[Stored items]
:::

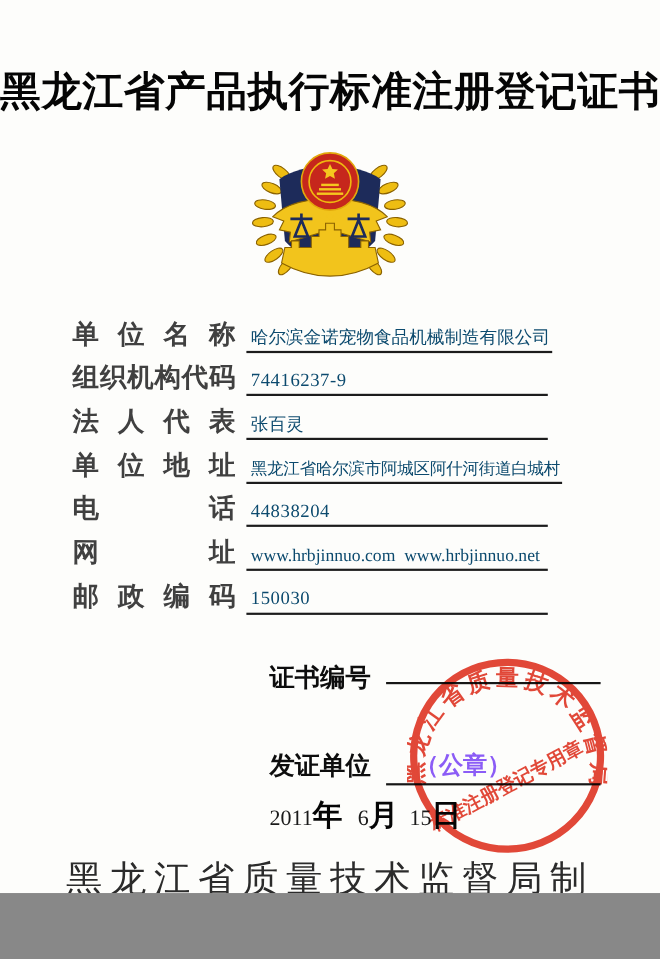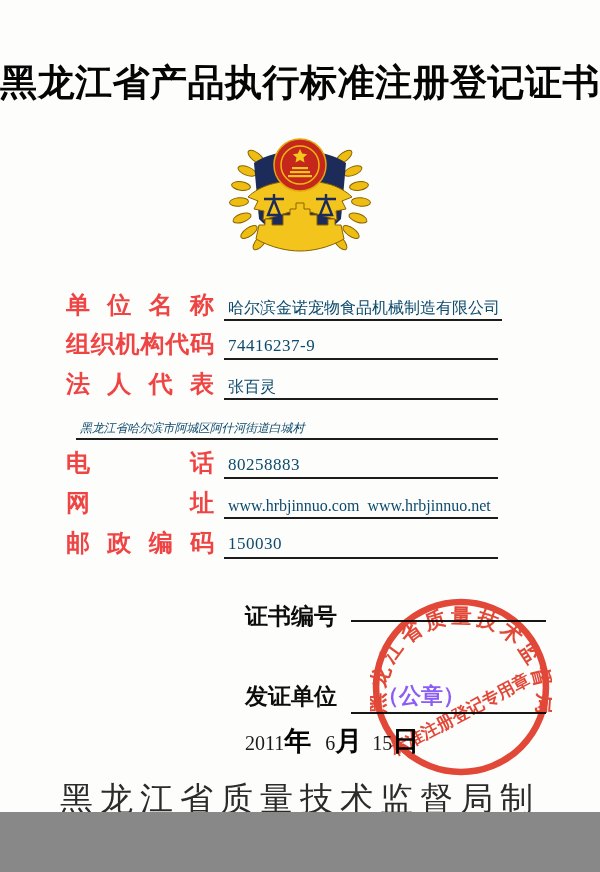--- a/index.html
+++ b/index.html
@@ -11,28 +11,28 @@
   .title{
     position:absolute;top:58px;left:0;right:0;margin:0;
     text-align:center;font-size:37px;font-weight:900;letter-spacing:0.5px;color:#050505;
   }
   .emblem{position:absolute;top:127px;left:50%;transform:translateX(-50%);width:162px;height:132px;}
   
   .fields{position:absolute;left:66px;top:281px;width:432px;}
   .frow{height:39.7px;display:flex;align-items:flex-end;}
   .flabel{
     width:148px;flex:0 0 148px;font-size:24px;font-weight:bold;line-height:1;
-    text-align:justify;text-align-last:justify;padding-bottom:4px;color:#ef4444;
+    text-align:justify;text-align-last:justify;padding-bottom:4px;color:#404040;
   }
   .fvalue{
     flex:1;margin-left:10px;border-bottom:2px solid #1c1c1c;
     font-size:16px;line-height:1.2;padding:0 2px 2px 4px;
     white-space:pre;overflow:visible;color:#0c4a6e;
   }
-  .fvalue.long{font-size:12px;letter-spacing:-0.2px;font-style:italic;}
+  .fvalue.long{font-size:15px;letter-spacing:-0.2px;}
   .fvalue.num{font-size:17px;letter-spacing:0.5px;}
   
   .issue{position:absolute;left:245px;top:601px;width:301px;}
   .irow{display:flex;align-items:center;height:36px;}
   .irow.second{margin-top:43px;height:38px;}
   .ilabel{flex:0 0 102px;font-size:23px;font-weight:bold;line-height:1;padding-bottom:5px;white-space:nowrap;color:#0d0d0d;}
   .iline{
     flex:1;border-bottom:2px solid #161616;margin-left:4px;
     font-size:22px;font-weight:bold;line-height:1.1;padding:0 0 3px 26px;white-space:nowrap;color:#8b5cf6;
   }
@@ -116,25 +116,26 @@
     </div>
     <div class="frow">
       <span class="flabel">组织机构代码</span>
       <span class="fvalue num">74416237-9</span>
     </div>
     <div class="frow">
       <span class="flabel">法人代表</span>
       <span class="fvalue">张百灵</span>
     </div>
     <div class="frow">
+      <span class="flabel">单位地址</span>
       <span class="fvalue long">黑龙江省哈尔滨市阿城区阿什河街道白城村</span>
     </div>
     <div class="frow">
       <span class="flabel">电话</span>
-      <span class="fvalue num">80258883</span>
+      <span class="fvalue num">44838204</span>
     </div>
     <div class="frow">
       <span class="flabel">网址</span>
       <span class="fvalue">www.hrbjinnuo.com  www.hrbjinnuo.net</span>
     </div>
     <div class="frow">
       <span class="flabel">邮政编码</span>
       <span class="fvalue num">150030</span>
     </div>
   </div>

:::

JOB:
Restate the entries verbatim and exclude any pictures.

ANSWER:
--- a/index.html
+++ b/index.html
@@ -11,28 +11,28 @@
   .title{
     position:absolute;top:58px;left:0;right:0;margin:0;
     text-align:center;font-size:37px;font-weight:900;letter-spacing:0.5px;color:#050505;
   }
   .emblem{position:absolute;top:127px;left:50%;transform:translateX(-50%);width:162px;height:132px;}
   
   .fields{position:absolute;left:66px;top:281px;width:432px;}
   .frow{height:39.7px;display:flex;align-items:flex-end;}
   .flabel{
     width:148px;flex:0 0 148px;font-size:24px;font-weight:bold;line-height:1;
-    text-align:justify;text-align-last:justify;padding-bottom:4px;color:#ef4444;
+    text-align:justify;text-align-last:justify;padding-bottom:4px;color:#404040;
   }
   .fvalue{
     flex:1;margin-left:10px;border-bottom:2px solid #1c1c1c;
     font-size:16px;line-height:1.2;padding:0 2px 2px 4px;
     white-space:pre;overflow:visible;color:#0c4a6e;
   }
-  .fvalue.long{font-size:12px;letter-spacing:-0.2px;font-style:italic;}
+  .fvalue.long{font-size:15px;letter-spacing:-0.2px;}
   .fvalue.num{font-size:17px;letter-spacing:0.5px;}
   
   .issue{position:absolute;left:245px;top:601px;width:301px;}
   .irow{display:flex;align-items:center;height:36px;}
   .irow.second{margin-top:43px;height:38px;}
   .ilabel{flex:0 0 102px;font-size:23px;font-weight:bold;line-height:1;padding-bottom:5px;white-space:nowrap;color:#0d0d0d;}
   .iline{
     flex:1;border-bottom:2px solid #161616;margin-left:4px;
     font-size:22px;font-weight:bold;line-height:1.1;padding:0 0 3px 26px;white-space:nowrap;color:#8b5cf6;
   }
@@ -116,25 +116,26 @@
     </div>
     <div class="frow">
       <span class="flabel">组织机构代码</span>
       <span class="fvalue num">74416237-9</span>
     </div>
     <div class="frow">
       <span class="flabel">法人代表</span>
       <span class="fvalue">张百灵</span>
     </div>
     <div class="frow">
+      <span class="flabel">单位地址</span>
       <span class="fvalue long">黑龙江省哈尔滨市阿城区阿什河街道白城村</span>
     </div>
     <div class="frow">
       <span class="flabel">电话</span>
-      <span class="fvalue num">80258883</span>
+      <span class="fvalue num">44838204</span>
     </div>
     <div class="frow">
       <span class="flabel">网址</span>
       <span class="fvalue">www.hrbjinnuo.com  www.hrbjinnuo.net</span>
     </div>
     <div class="frow">
       <span class="flabel">邮政编码</span>
       <span class="fvalue num">150030</span>
     </div>
   </div>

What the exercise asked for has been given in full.